● Exercise details
Every entry below needs to be printed again exactly, with its pictures left out.

● Source data
------------
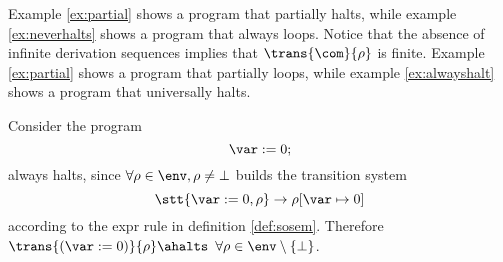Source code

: Example \ref{ex:partial} shows a program that partially halts, while
example \ref{ex:neverhalts} shows a program that always loops.  Notice
that the absence of infinite derivation sequences implies that \(\trans{\com}{\rho}\)
is finite.  Example \ref{ex:partial} shows a program that partially
loops, while example \ref{ex:alwayshalt} shows a program that
universally halts.


\begin{example}\label{ex:alwayshalt}
  Consider the program
  \begin{equation*}
    \var := 0;
  \end{equation*}
  always halts, since \(\forall\rho \in \env, \rho \neq \bot\) builds
  the transition system \[\stt{\var := 0, \rho} \to \rho[\var \mapsto
    0]\] according to the expr rule in definition
  \ref{def:sosem}. Therefore \(\trans{(\var := 0)}{\rho} \ahalts\)
  \(\forall \rho \in \env\setminus\{\bot\}\).
\end{example}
------------
● Solution to this problem
Source code

: Example \ref{ex:partial} shows a program that partially halts, while
example \ref{ex:neverhalts} shows a program that always loops.  Notice
that the absence of infinite derivation sequences implies that \(\trans{\com}{\rho}\)
is finite.  Example \ref{ex:partial} shows a program that partially
loops, while example \ref{ex:alwayshalt} shows a program that
universally halts.


\begin{example}\label{ex:alwayshalt}
  Consider the program
  \begin{equation*}
    \var := 0;
  \end{equation*}
  always halts, since \(\forall\rho \in \env, \rho \neq \bot\) builds
  the transition system \[\stt{\var := 0, \rho} \to \rho[\var \mapsto
    0]\] according to the expr rule in definition
  \ref{def:sosem}. Therefore \(\trans{(\var := 0)}{\rho} \ahalts\)
  \(\forall \rho \in \env\setminus\{\bot\}\).
\end{example}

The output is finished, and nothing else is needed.